Saturday, November 28, 2009

Peer-Pleaser or God-Pleaser?



19-21What actually took place is this: I tried keeping rules and working my head off to please God, and it didn't work. So I quit being a "law man" so that I could be God's man. Christ's life showed me how, and enabled me to do it. I identified myself completely with him. Indeed, I have been crucified with Christ. My ego is no longer central. It is no longer important that I appear righteous before you or have your good opinion, and I am no longer driven to impress God. Christ lives in me. The life you see me living is not "mine," but it is lived by faith in the Son of God, who loved me and gave himself for me. I am not going to go back on that.

Is it not clear to you that to go back to that old rule-keeping, peer-pleasing religion would be an abandonment of everything personal and free in my relationship with God? I refuse to do that, to repudiate God's grace. If a living relationship with God could come by rule-keeping, then Christ died unnecessarily.

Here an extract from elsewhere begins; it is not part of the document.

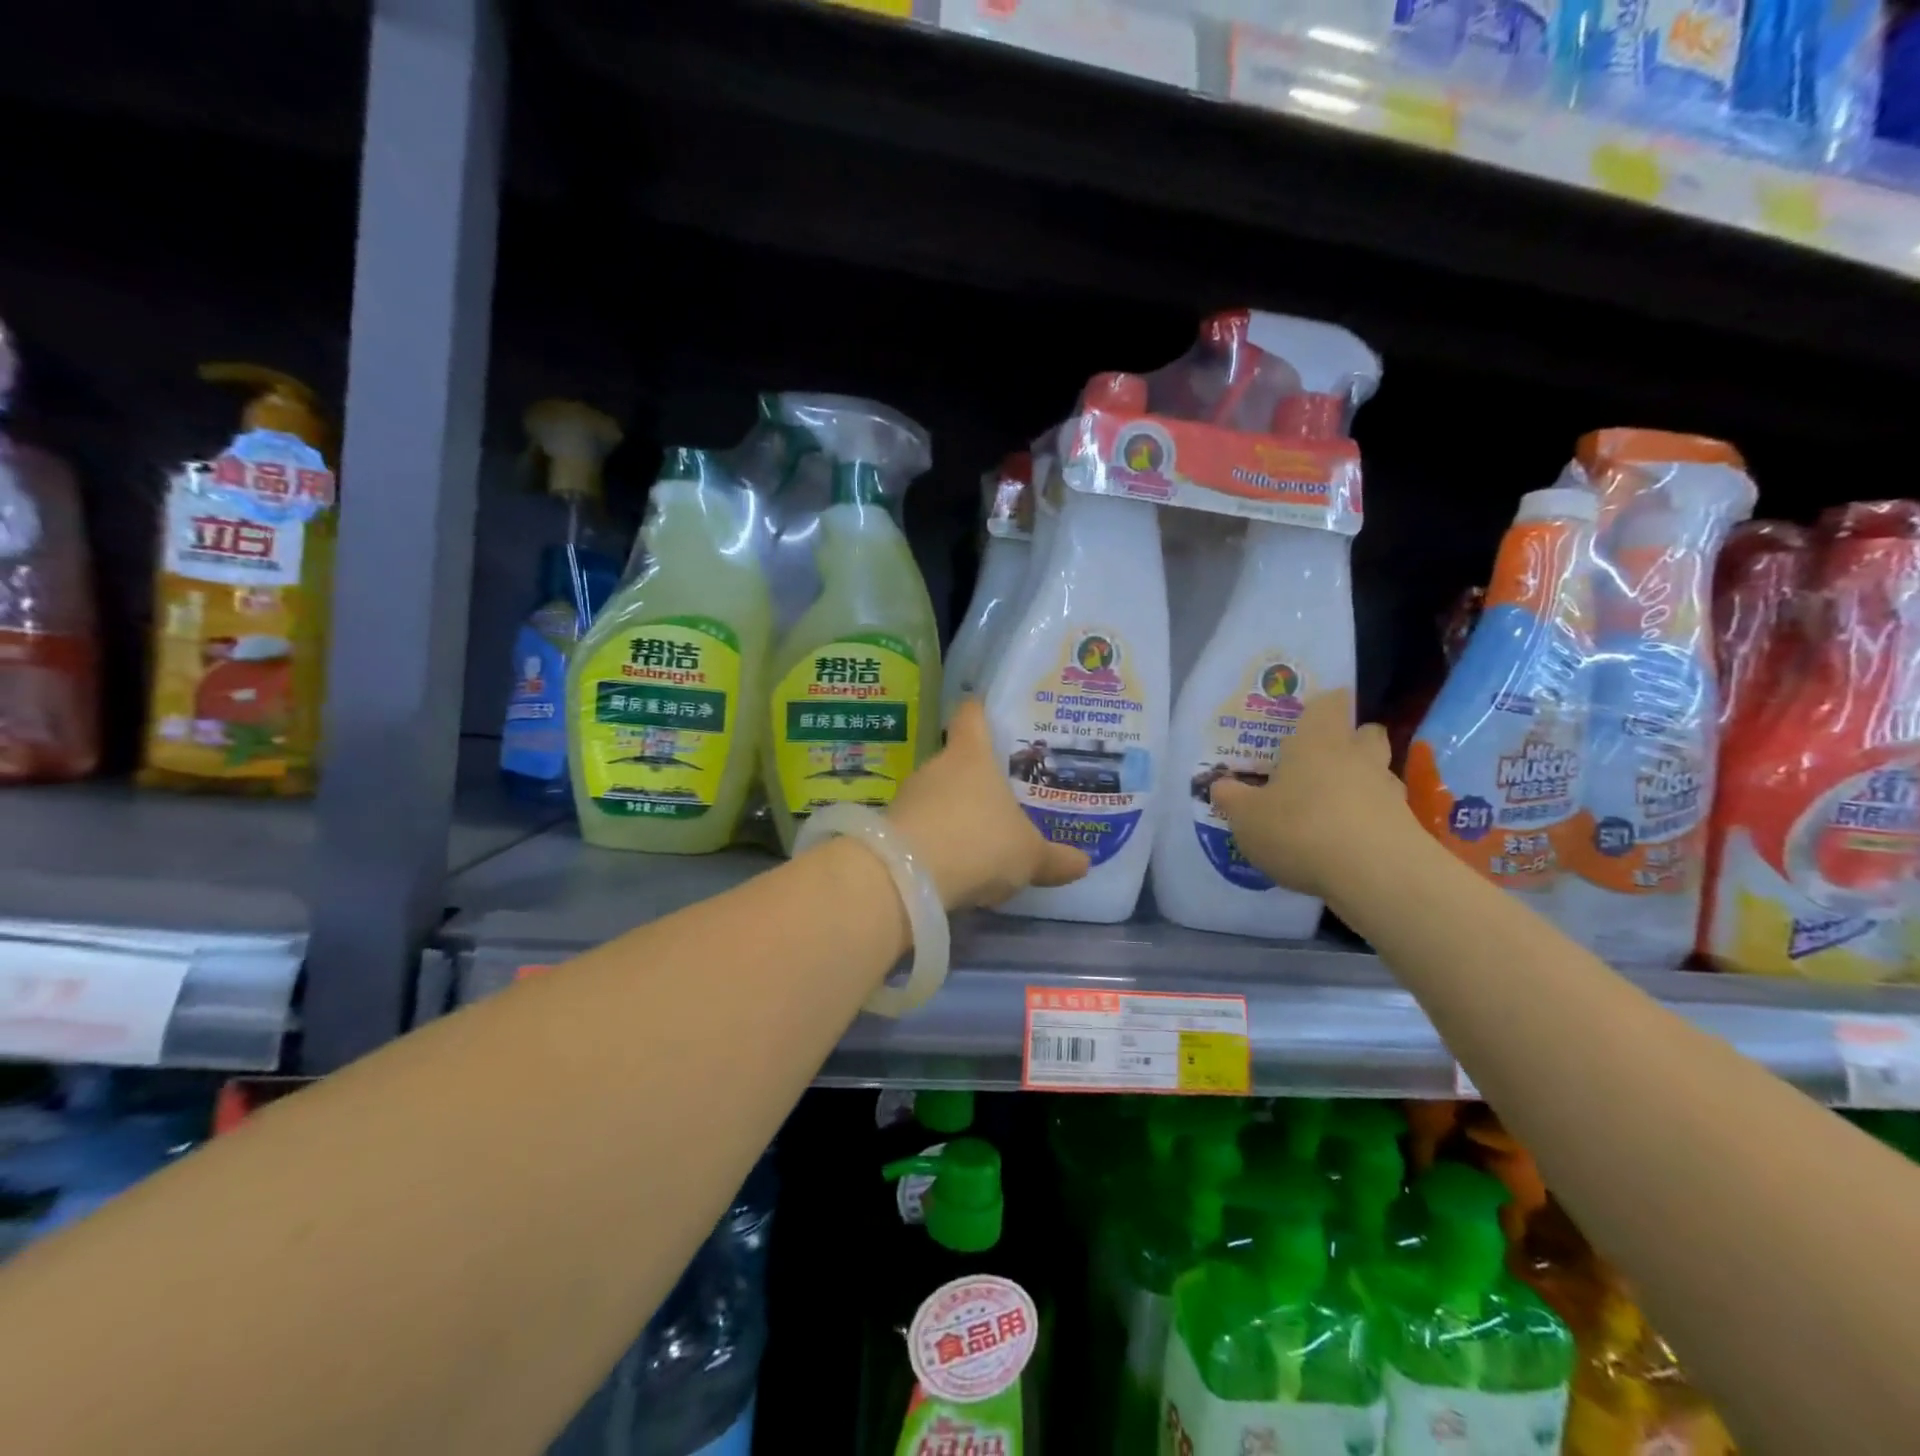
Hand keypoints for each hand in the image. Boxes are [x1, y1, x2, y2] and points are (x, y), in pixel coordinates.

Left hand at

Galatians 2:19-21 (The Message)

19For through the law I died to the law so that I might live for God. 20I have been crucified with Christ and I no longer live, but Christ lives in me. The life I live in the body, I live by faith in the Son of God, who loved me and gave himself for me. 21I do not set aside the grace of God, for if righteousness could be gained through the law, Christ died for nothing!"

Galatians 2:19-21 (NIV)

I was talking to Lisa Myers the other day and she told me that this Bible verse from "The Message" translation "blew her mind". So I checked it out. I've also put the NIV translation up, because I found that it was a verse I've read and heard quoted before. The Message translation made me look at it in a new light, and I thought that was awesome.

I found this part especially pointed: "Is it not clear to you that to go back to that old rule-keeping, peer-pleasing religion would be an abandonment of everything personal and free in my relationship with God?" How easy is it to try to adopt what we believe to please our peers. It is so "in" these days to accommodate everyone else's point of view on religion and try not to offend them. It seems like the right thing to do. If we are accepting of their beliefs, then we're loving them, right? Well maybe.

Then again, maybe not.

This verse talks about us having a relationship with God, and living out our lives through that relationship. If we are instead trying to live our lives to please our peers and trying to build a relationship with God based on that, we are not on a firm foundation. I think it's important to note though, that Paul never promises this is an easy task. It takes work to have a relationship with God - just like any other relationship. It's a much more rewarding one to have however because God never bails on you and He's always ready to take you back no matter how many times you bail on Him.